About this task ->
Copy the entries below verbatim, beginning with the line containing "[5, 80, 365, 302]" and ending with the line containing "green grass on a field", with both of those lines included.

(Stored data)
--
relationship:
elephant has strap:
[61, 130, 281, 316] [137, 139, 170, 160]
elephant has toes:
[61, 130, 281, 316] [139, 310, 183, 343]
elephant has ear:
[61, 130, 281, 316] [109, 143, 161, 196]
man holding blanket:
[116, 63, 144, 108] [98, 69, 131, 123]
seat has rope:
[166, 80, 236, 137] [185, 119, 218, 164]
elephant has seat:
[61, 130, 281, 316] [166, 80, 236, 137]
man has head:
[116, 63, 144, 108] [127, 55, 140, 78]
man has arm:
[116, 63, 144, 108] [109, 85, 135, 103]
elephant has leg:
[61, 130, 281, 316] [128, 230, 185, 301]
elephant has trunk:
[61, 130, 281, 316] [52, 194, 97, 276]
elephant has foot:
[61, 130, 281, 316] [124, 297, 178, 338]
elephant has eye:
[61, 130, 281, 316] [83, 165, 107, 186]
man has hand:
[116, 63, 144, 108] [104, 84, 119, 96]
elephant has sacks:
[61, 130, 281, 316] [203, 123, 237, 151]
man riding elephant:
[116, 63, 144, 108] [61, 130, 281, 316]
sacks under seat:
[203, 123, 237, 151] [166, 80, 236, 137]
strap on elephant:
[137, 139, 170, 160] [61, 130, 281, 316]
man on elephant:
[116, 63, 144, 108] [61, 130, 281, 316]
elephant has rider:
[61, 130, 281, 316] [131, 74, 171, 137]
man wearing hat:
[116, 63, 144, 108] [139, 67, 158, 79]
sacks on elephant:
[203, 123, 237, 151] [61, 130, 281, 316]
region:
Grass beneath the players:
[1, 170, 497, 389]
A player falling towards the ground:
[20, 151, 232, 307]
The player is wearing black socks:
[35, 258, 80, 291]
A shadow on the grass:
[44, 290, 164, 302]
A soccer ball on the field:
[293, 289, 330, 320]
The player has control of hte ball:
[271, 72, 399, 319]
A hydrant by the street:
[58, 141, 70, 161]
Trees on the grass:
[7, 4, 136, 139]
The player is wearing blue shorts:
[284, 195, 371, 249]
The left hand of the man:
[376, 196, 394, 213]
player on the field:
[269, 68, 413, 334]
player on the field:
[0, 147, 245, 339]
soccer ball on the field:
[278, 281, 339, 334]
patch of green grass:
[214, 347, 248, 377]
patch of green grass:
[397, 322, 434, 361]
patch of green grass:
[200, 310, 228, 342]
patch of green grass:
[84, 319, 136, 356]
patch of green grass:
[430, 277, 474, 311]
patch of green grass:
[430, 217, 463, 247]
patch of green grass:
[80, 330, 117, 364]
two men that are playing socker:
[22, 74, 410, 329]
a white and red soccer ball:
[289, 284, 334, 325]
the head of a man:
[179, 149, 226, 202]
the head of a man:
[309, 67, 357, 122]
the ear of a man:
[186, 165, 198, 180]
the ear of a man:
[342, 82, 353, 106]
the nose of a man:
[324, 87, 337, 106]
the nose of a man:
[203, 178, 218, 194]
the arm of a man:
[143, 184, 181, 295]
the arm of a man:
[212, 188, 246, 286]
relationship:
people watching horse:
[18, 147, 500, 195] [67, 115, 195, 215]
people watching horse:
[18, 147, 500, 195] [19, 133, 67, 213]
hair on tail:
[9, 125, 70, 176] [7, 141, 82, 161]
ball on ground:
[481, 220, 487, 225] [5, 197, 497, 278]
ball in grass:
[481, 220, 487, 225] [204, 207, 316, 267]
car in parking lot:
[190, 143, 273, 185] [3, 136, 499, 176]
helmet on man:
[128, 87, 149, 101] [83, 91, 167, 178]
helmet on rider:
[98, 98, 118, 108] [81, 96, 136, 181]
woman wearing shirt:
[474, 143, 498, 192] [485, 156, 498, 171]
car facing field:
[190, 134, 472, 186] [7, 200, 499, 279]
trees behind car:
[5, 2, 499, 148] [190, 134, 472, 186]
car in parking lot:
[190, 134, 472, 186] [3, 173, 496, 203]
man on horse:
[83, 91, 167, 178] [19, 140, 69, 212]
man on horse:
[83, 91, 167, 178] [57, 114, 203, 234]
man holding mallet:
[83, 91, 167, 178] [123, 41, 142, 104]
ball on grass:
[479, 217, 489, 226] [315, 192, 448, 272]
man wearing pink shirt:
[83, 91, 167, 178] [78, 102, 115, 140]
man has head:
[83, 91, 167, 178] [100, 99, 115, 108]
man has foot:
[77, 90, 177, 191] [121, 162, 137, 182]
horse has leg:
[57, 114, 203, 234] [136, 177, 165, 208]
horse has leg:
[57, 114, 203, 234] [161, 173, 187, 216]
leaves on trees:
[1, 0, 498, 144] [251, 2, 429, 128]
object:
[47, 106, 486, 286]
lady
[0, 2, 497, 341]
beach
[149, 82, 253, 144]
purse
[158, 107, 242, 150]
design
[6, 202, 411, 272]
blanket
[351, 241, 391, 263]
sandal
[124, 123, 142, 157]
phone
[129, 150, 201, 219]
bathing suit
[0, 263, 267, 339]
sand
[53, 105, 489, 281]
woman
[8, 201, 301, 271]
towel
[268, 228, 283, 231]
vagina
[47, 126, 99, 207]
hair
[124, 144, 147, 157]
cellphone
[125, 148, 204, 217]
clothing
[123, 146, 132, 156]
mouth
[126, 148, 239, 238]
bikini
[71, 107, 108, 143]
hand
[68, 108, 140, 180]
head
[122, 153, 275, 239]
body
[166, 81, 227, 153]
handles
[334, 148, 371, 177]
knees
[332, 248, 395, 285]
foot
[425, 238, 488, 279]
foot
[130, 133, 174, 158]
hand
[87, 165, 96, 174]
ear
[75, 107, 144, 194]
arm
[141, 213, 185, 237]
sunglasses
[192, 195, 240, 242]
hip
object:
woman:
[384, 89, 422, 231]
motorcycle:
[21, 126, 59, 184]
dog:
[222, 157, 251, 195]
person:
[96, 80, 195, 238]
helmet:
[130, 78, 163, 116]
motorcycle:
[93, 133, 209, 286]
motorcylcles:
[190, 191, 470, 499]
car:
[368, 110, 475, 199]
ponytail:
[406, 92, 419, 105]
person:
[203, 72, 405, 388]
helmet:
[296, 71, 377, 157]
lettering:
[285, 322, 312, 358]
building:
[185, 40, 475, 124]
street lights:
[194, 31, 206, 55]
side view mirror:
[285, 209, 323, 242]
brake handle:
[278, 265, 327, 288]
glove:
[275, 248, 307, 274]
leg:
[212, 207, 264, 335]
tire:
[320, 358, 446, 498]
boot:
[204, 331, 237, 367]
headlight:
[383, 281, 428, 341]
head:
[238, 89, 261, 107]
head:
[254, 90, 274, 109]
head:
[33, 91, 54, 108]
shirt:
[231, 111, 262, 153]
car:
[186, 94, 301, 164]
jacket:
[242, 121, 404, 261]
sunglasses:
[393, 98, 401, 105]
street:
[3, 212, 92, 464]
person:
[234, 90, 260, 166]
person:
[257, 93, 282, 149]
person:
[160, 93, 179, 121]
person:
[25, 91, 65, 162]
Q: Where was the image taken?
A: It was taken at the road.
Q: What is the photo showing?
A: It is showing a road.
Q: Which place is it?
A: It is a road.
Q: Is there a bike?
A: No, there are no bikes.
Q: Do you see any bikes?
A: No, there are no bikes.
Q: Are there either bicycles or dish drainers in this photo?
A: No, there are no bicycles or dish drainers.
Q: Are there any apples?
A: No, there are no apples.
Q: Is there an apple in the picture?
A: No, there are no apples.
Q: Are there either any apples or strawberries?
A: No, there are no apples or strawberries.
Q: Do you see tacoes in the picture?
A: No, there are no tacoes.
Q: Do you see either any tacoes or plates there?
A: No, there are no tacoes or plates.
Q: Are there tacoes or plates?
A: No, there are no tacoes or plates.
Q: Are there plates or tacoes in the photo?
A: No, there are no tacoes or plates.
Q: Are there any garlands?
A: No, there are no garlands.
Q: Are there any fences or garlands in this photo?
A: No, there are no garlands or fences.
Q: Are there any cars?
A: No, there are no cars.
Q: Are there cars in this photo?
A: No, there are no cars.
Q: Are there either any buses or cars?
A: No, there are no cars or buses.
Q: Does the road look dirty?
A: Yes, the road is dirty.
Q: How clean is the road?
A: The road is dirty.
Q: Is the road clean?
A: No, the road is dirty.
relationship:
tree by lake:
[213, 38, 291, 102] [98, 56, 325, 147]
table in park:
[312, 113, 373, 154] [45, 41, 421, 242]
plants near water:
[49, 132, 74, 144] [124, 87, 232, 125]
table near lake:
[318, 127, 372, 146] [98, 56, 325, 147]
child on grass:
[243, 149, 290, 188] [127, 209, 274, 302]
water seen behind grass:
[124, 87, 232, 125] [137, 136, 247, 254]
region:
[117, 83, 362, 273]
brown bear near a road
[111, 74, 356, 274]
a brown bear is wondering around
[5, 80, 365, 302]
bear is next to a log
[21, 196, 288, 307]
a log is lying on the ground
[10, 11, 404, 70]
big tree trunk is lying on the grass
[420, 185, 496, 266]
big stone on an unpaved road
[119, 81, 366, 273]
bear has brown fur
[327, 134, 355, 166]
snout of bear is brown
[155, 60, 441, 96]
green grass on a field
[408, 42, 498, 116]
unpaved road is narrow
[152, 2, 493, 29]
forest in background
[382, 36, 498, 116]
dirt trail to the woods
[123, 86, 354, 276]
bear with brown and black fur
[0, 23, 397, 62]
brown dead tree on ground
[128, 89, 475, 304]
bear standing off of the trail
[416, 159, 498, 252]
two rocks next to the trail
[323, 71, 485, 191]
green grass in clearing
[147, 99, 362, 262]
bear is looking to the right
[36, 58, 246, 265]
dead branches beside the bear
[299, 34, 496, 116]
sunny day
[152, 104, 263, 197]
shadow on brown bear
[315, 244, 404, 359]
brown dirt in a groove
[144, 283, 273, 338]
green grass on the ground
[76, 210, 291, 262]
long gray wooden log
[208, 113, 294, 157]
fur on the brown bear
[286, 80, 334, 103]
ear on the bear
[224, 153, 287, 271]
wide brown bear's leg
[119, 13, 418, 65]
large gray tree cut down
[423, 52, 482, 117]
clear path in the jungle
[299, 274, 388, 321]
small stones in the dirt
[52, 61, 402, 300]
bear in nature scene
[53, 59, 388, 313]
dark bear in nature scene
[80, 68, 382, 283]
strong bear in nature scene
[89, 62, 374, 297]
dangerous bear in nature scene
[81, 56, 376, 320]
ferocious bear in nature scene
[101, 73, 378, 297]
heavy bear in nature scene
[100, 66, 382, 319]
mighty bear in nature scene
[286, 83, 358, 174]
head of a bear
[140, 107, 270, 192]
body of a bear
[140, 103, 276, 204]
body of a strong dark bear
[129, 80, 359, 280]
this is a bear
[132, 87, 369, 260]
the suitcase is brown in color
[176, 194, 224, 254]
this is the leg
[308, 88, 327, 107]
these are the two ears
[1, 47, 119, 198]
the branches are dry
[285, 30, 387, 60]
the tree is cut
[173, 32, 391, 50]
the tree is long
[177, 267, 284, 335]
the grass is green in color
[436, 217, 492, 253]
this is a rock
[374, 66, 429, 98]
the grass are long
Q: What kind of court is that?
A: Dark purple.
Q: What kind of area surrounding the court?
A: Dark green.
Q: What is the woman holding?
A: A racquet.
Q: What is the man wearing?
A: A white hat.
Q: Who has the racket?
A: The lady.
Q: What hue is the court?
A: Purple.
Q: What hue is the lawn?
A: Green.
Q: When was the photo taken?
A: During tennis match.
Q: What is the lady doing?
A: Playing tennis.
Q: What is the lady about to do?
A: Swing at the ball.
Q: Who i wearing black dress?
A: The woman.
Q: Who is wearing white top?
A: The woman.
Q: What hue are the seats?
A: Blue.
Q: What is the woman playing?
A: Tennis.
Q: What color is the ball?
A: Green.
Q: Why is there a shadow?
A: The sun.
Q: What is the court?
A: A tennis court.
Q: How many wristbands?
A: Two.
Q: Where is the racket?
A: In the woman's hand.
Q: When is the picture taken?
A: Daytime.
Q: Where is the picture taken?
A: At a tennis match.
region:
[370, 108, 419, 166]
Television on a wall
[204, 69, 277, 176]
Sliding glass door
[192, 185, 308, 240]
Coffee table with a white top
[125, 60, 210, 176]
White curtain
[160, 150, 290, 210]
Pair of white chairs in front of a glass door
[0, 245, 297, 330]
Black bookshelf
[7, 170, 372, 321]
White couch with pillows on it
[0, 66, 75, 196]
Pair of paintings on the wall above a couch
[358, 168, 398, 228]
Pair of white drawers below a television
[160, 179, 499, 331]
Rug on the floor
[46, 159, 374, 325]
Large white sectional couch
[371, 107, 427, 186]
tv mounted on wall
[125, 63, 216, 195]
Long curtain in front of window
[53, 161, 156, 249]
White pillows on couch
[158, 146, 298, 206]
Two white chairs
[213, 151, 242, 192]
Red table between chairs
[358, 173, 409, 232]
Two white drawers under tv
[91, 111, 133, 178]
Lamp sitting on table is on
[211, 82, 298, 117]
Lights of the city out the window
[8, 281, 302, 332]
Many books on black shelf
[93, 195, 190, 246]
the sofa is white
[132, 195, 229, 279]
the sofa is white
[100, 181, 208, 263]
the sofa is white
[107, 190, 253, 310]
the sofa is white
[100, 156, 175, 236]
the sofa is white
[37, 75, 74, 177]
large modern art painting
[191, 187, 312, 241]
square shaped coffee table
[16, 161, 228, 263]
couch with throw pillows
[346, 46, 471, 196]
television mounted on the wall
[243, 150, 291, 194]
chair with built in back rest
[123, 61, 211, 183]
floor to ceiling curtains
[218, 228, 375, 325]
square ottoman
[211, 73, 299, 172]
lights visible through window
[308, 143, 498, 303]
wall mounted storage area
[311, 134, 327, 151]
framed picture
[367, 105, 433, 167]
--
Answer section ->
[5, 80, 365, 302]
bear is next to a log
[21, 196, 288, 307]
a log is lying on the ground
[10, 11, 404, 70]
big tree trunk is lying on the grass
[420, 185, 496, 266]
big stone on an unpaved road
[119, 81, 366, 273]
bear has brown fur
[327, 134, 355, 166]
snout of bear is brown
[155, 60, 441, 96]
green grass on a field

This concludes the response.